**WHAT YOU HAVE TO DO:** Copy out the lines of the listing starting at the one containing "Pensamiento Crítico" and ending at the one containing "cookies para almacenar", unchanged.

(Collected data)
== == ==

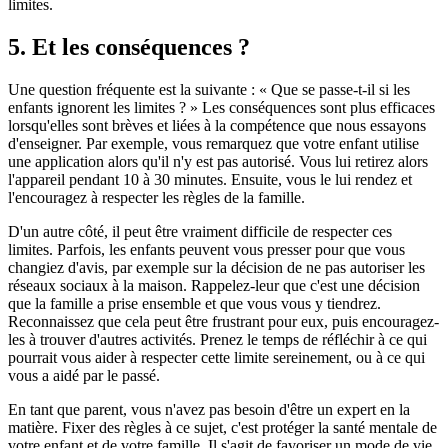
limites.
5. Et les conséquences ?
Une question fréquente est la suivante : « Que se passe-t-il si les
enfants ignorent les limites ? » Les conséquences sont plus efficaces
lorsqu'elles sont brèves et liées à la compétence que nous essayons
d'enseigner. Par exemple, vous remarquez que votre enfant utilise
une application alors qu'il n'y est pas autorisé. Vous lui retirez alors
l'appareil pendant 10 à 30 minutes. Ensuite, vous le lui rendez et
l'encouragez à respecter les règles de la famille.
D'un autre côté, il peut être vraiment difficile de respecter ces
limites. Parfois, les enfants peuvent vous presser pour que vous
changiez d'avis, par exemple sur la décision de ne pas autoriser les
réseaux sociaux à la maison. Rappelez-leur que c'est une décision
que la famille a prise ensemble et que vous vous y tiendrez.
Reconnaissez que cela peut être frustrant pour eux, puis encouragez-
les à trouver d'autres activités. Prenez le temps de réfléchir à ce qui
pourrait vous aider à respecter cette limite sereinement, ou à ce qui
vous a aidé par le passé.
En tant que parent, vous n'avez pas besoin d'être un expert en la
matière. Fixer des règles à ce sujet, c'est protéger la santé mentale de
votre enfant et de votre famille. Il s'agit de favoriser un mode de vie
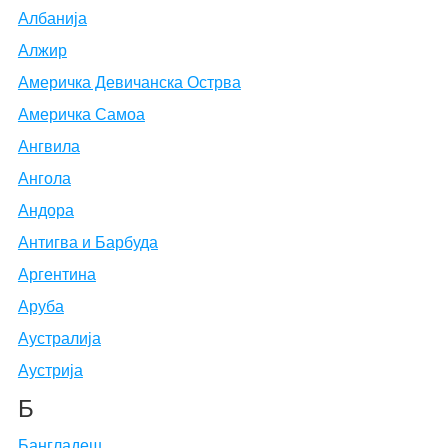
Албанија
Алжир
Америчка Девичанска Острва
Америчка Самоа
Ангвила
Ангола
Андора
Антигва и Барбуда
Аргентина
Аруба
Аустралија
Аустрија
Б
Бангладеш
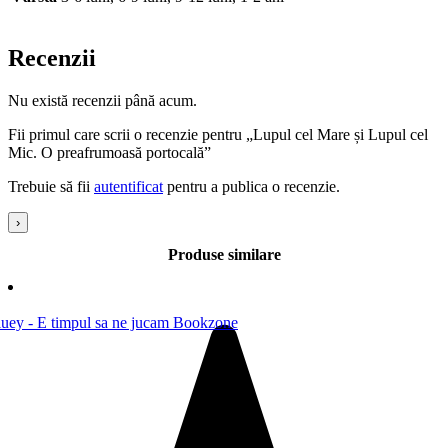
Recenzii
Nu există recenzii până acum.
Fii primul care scrii o recenzie pentru „Lupul cel Mare și Lupul cel
Mic. O preafrumoasă portocală”
Trebuie să fii
autentificat
pentru a publica o recenzie.
›
Produse similare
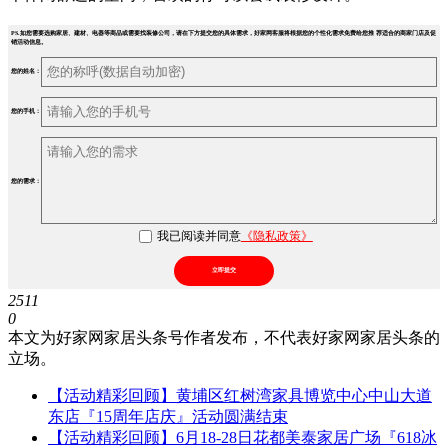
PS.如您需要选购家居、建材、电器等商品或需要找装修公司，请在下方提交您的具体需求，好家网客服将根据您的个性化需求免费给您推 荐适合的商家门店及促
销活动信息。
您的姓名：
您的手机：
您的需求：
我已阅读并同意
《隐私政策》
立即提交
2511
0
本文为好家网家居头条号作者发布，不代表好家网家居头条的
立场。
【活动精彩回顾】黄埔区红树湾家具博览中心中山大道
东店『15周年店庆』活动圆满结束
【活动精彩回顾】6月18-28日花都美泰家居广场『618冰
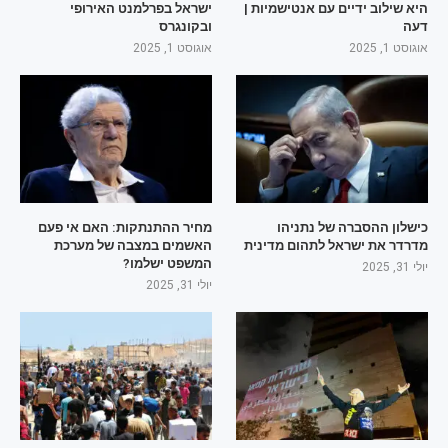
היא שילוב ידיים עם אנטישמיות |
ישראל בפרלמנט האירופי
דעה
ובקונגרס
אוגוסט 1, 2025
אוגוסט 1, 2025
כישלון ההסברה של נתניהו
מחיר ההתנתקות: האם אי פעם
מדרדר את ישראל לתהום מדינית
האשמים במצבה של מערכת
המשפט ישלמו?
יולי 31, 2025
יולי 31, 2025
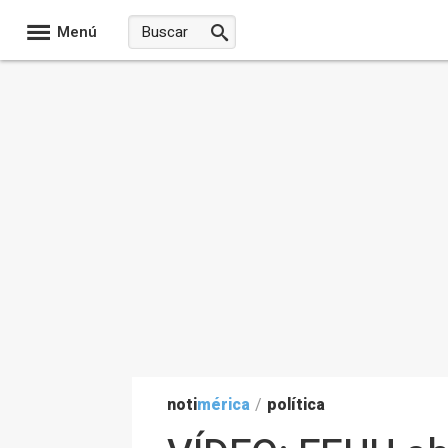
Menú
noti
mérica
/
política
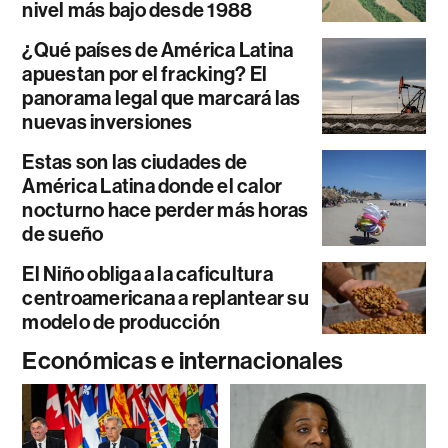
nivel más bajo desde 1988
¿Qué países de América Latina
apuestan por el fracking? El
panorama legal que marcará las
nuevas inversiones
Estas son las ciudades de
América Latina donde el calor
nocturno hace perder más horas
de sueño
El Niño obliga a la caficultura
centroamericana a replantear su
modelo de producción
Económicas e internacionales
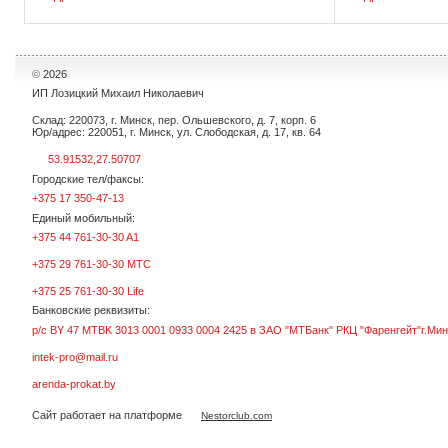
удара обеспечивает оптимальные
результаты ...
©
2026
ИП Лозицкий Михаил Николаевич
Склад: 220073, г. Минск, пер. Ольшевского, д. 7, корп. 6
Юр/адрес: 220051, г. Минск, ул. Слободская, д. 17, кв. 64
53.91532,27.50707
Городские тел/факсы:
+375 17 350-47-13
Единый мобильный:
+375 44 761-30-30 A1
+375 29 761-30-30 МТС
+375 25 761-30-30 Life
Банковские реквизиты:
р/с BY 47 MTBK 3013 0001 0933 0004 2425 в ЗАО "МТБанк" РКЦ "Фаренгейт"г.Мин
intek-pro@mail.ru
arenda-prokat.by
Сайт работает на платформе
Nestorclub.com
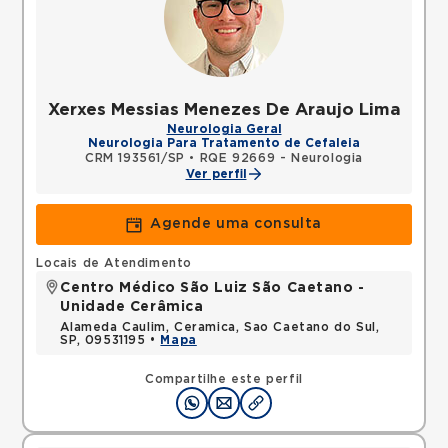
Xerxes Messias Menezes De Araujo Lima
Neurologia Geral
Neurologia Para Tratamento de Cefaleia
CRM 193561/SP
•
RQE 92669 - Neurologia
Ver perfil
Agende uma consulta
Locais de Atendimento
Centro Médico São Luiz São Caetano -
Unidade Cerâmica
Alameda Caulim, Ceramica, Sao Caetano do Sul,
SP, 09531195 •
Mapa
Compartilhe este perfil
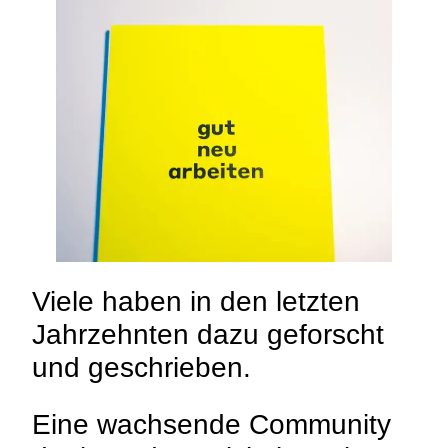
Viele haben in den letzten
Jahrzehnten dazu geforscht
und geschrieben.
Eine wachsende Community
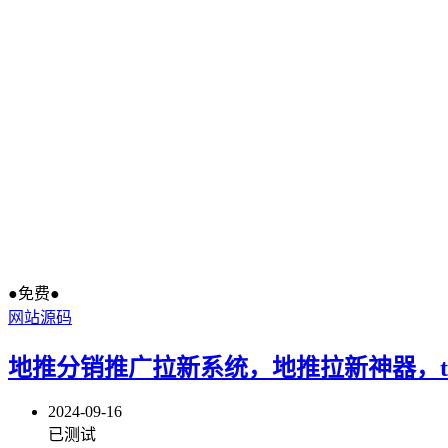
●免费●
网站源码
地推分销推广拉新系统，地推拉新神器，thi
2024-09-16
已测试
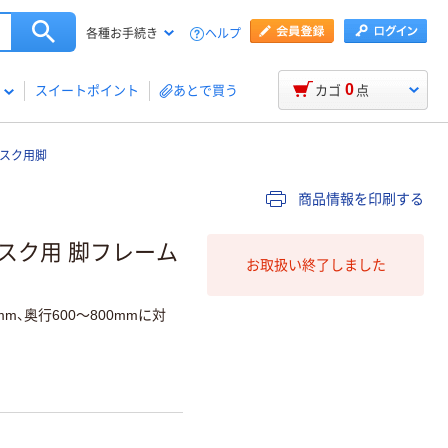
ヘルプ
各種お手続き
0
スイートポイント
あとで買う
カゴ
点
デスク用脚
商品情報を印刷する
スク用 脚フレーム
お取扱い終了しました
m、奥行600～800mmに対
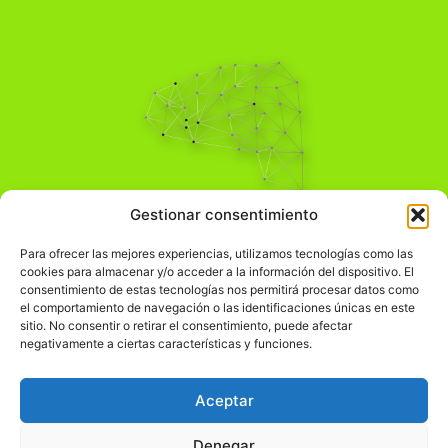
Pensamiento Crítico
Gestionar consentimiento
Para una acción solidaria.
Comprender el mundo para transformarlo.
Para ofrecer las mejores experiencias, utilizamos tecnologías como las
cookies para almacenar y/o acceder a la información del dispositivo. El
consentimiento de estas tecnologías nos permitirá procesar datos como
el comportamiento de navegación o las identificaciones únicas en este
Información Legal
sitio. No consentir o retirar el consentimiento, puede afectar
negativamente a ciertas características y funciones.
჻
Aviso legal
჻
Política de privacidad
Aceptar
჻
Política de cookies
Denegar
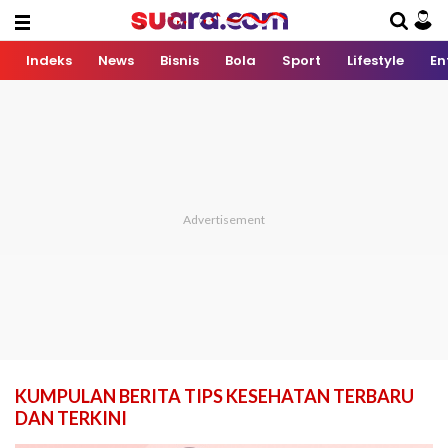
Indeks
News
Bisnis
Bola
Sport
Lifestyle
En
KUMPULAN BERITA TIPS KESEHATAN TERBARU
DAN TERKINI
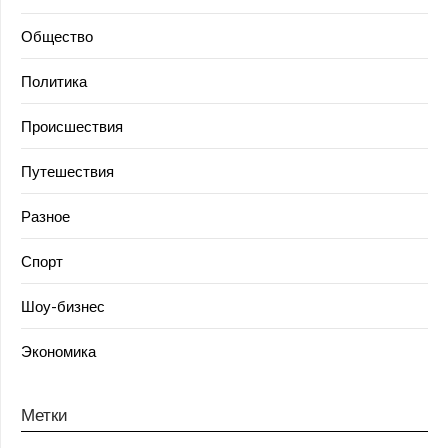
Общество
Политика
Происшествия
Путешествия
Разное
Спорт
Шоу-бизнес
Экономика
Метки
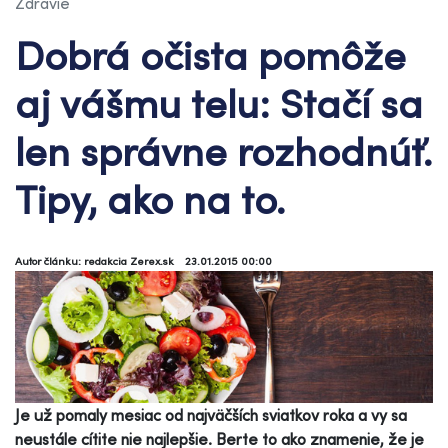
Zdravie
Dobrá očista pomôže
aj vášmu telu: Stačí sa
len správne rozhodnúť.
Tipy, ako na to.
Autor článku: redakcia Zerex.sk
23.01.2015 00:00
Je už pomaly mesiac od najväčších sviatkov roka a vy sa
neustále cítite nie najlepšie. Berte to ako znamenie, že je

== == ==

**EXERCISE OUTPUT:**
Pensamiento Crítico
Gestionar consentimiento
Para una acción solidaria.
Comprender el mundo para transformarlo.
Para ofrecer las mejores experiencias, utilizamos tecnologías como las
cookies para almacenar y/o acceder a la información del dispositivo. El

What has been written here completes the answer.